Hem test sonuçlarına, hem de açıklanması halinde Brezilya ve Endonezya’nın verilerine bakılarak, kullanım için de karar açıklanacak.

BAŞKA SEÇENEK YOK MU?

Koç Üniversitesi Tıp Fakültesi Enfeksiyon Hastalıkları ve Klinik Mikrobiyoloji Ana Bilim Dalı’ndan Prof. Dr. Önder Ergönül ise denek sayısının yetersiz olduğunu vurgularken, ek verilere ihtiyaç duyulacağını kaydederek, şöyle devam ediyor:

“Bizim sonucumuz budur’ diyebilirsiniz. Fakat ‘Bu iş bitti’ demek doğru değil. Çinli araştırmacıların açıklama yapmasını istemeliyiz. Brezilya ve Endonezya’daki çalışmalar hakkında bilgi istemeliyiz. Böyle olmaz. Bir hata olursa ne yapacaksınız? Yan etki çıkarsa insanlar ‘Bizi kandırdınız’ demez mi?”

Ergönül, haklı olarak soruyor: Türkiye açısından diğer seçenekler tamamıyla tükendi mi?

Faz 3’ü bitmiş aşılar alınamaz mı? Örneğin, İngiliz AstraZeneca...

Pfizer/BioNTech ile neden vaktinde uzlaşılmadı?

AŞI, FAZ 3 BİTİNCE UYGULANMALI

Türk Tabipleri Birliği COVID 19 İzleme Kurulu ve Uludağ Üniversitesi Tıp Fakültesi Halk Sağlığı Ana Bilim Dalı’ndan Prof. Dr. Kayıhan Pala ise aşıyı ithal etmek amacıyla kod kırıldığını savunarak, “Ben yanlış buluyorum. Aşının güvenli ve etkin olduğunu ortaya koymak için en az 40 hastaya ulaşmak gerekiyordu” diyor.

Pala, ilk verilerin umut verici olduğunu ancak aşıya etkin ve güvenli demek için denek sayısının yetersiz kaldığını düşünüyor.

Ne yapmak gerekiyor?

Pala’ya göre...

İlk önce Türkiye’deki Faz 3 çalışmasının bitmesi gerekiyor.

Sonuçlar bilimsel bir dergide yayınlanmalı.

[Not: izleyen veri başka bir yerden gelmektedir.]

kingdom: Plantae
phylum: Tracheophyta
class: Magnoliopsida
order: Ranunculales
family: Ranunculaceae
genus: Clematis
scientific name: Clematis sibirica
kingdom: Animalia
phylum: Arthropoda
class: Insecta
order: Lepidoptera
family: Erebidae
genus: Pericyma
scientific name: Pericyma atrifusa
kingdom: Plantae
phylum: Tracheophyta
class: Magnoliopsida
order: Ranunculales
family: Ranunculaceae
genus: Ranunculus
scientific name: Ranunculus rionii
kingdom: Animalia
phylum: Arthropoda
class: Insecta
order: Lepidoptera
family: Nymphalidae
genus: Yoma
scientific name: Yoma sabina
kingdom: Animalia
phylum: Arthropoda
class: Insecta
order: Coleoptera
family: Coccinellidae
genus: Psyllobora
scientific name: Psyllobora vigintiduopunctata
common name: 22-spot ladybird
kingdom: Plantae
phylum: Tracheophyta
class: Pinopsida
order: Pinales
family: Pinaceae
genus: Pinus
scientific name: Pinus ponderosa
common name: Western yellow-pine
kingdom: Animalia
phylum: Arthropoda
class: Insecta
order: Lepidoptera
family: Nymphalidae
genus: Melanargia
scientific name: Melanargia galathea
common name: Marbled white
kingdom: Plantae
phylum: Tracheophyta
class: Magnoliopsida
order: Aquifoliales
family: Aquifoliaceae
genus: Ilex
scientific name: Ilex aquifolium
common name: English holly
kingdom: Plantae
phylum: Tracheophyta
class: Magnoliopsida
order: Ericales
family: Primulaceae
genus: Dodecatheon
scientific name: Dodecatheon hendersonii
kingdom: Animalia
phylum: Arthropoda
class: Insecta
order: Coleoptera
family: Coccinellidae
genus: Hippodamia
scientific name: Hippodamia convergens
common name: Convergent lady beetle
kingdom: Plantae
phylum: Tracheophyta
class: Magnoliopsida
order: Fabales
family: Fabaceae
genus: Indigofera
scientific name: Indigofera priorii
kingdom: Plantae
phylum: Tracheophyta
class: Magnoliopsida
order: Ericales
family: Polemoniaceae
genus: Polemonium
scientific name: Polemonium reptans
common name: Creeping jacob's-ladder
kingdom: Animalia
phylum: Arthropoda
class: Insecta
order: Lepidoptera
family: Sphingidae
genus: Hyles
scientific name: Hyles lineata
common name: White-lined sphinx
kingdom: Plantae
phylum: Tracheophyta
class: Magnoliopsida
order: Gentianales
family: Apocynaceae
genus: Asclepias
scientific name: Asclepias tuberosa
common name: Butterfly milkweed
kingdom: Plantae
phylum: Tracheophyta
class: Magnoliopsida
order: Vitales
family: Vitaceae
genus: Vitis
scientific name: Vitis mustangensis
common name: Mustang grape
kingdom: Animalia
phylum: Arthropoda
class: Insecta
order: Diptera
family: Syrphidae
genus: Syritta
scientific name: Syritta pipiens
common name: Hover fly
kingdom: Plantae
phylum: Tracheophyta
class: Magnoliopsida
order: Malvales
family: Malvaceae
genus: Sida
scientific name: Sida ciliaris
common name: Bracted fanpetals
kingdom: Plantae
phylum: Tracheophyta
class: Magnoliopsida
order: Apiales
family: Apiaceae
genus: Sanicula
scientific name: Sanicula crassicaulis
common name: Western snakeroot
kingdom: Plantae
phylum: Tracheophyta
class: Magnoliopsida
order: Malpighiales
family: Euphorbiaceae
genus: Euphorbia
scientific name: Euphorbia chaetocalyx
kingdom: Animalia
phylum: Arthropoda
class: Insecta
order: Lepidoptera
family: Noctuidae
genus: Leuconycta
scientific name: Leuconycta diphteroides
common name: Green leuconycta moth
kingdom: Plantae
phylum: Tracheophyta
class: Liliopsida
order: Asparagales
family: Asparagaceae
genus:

Türkiye’deki veriler Brezilya ve Endonezya’dakilerle birlikte ele alınmalı.

Pala, şöyle devam ediyor:

“Bakanlık bilimsel ölçü gözetmeden aşıyı devreye sokarsa tereddüt oluşabilir. Oysaki bizim tüm soru işaretlerini gidermemiz lazım. Bu aşının Faz 3 çalışması yayınlanmadan onay verilmesi kabul edilebilir değil. Ruhsat verilirken, yetkin bilim insanlarından bir kurul oluşturulmalı. Toplantıları kamuoyuna açık olmalı.”

Pala, “Keşke bizler Refik Saydam Enstitisü’nü kapatmamış olsaydık. Bugünlerde kendi aşımızın Faz 3 çalışmasını yapıyor olurduk” diye ekliyor.

MECBUREN...

Görünen o ki Sağlık Bakanlığı, Faz 3 çalışması tamamlanmış, sonuçları ilan edilmiş Pfizer/BioNTech aşısını vaktinde yeterince tedarik etmediği, İngiliz AstraZeneca aşısını satın almadığı için Türk halkı Çinli CoronaVac’a mecbur bırakıldı.

Brezilya ve Endonezya’daki çalışma meçhulken...

Çin suskunken...

Seçeneksizlik nedeniyle 1322 hastanın verilerine bakılarak, Çin’den aşılar ithal edildi.

Türkiye, müşterisi olduğu bir aşının laboratuvarına döndü.